Assigned task – When a line in the entries below contains the word "time", copy that line.

Recorded information –
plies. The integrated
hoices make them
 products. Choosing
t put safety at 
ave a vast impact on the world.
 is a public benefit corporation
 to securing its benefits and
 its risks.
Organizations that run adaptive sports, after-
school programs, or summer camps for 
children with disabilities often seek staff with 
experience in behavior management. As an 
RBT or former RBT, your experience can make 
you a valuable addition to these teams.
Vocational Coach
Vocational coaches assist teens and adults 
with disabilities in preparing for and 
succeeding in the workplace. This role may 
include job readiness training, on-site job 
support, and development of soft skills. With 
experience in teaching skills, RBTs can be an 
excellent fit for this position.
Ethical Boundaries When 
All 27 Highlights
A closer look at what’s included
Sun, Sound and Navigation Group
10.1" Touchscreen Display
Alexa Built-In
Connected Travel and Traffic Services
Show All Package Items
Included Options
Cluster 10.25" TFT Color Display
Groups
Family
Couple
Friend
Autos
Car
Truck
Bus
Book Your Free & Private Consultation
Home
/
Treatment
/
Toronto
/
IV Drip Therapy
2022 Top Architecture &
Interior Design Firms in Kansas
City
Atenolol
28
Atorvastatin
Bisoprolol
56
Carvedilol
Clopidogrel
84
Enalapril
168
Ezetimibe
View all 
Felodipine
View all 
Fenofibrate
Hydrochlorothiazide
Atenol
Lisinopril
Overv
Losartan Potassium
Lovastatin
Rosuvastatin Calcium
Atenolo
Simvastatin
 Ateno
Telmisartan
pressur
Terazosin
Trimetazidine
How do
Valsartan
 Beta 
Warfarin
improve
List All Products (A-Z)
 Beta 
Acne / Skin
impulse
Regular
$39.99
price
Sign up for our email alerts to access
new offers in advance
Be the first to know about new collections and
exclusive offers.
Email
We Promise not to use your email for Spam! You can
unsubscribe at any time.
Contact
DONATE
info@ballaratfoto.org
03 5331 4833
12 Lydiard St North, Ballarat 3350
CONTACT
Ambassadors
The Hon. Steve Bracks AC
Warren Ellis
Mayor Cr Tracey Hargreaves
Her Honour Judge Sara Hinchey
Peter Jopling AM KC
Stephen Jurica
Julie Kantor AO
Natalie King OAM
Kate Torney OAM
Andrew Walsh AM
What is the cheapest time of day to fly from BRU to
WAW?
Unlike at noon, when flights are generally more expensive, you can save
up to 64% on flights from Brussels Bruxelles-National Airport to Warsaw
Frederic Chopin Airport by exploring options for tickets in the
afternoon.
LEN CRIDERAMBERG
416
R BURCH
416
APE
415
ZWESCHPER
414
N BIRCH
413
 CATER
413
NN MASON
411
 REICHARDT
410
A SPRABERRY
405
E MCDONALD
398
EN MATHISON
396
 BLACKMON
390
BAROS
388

Exercise solution –
unsubscribe at any time.
What is the cheapest time of day to fly from BRU to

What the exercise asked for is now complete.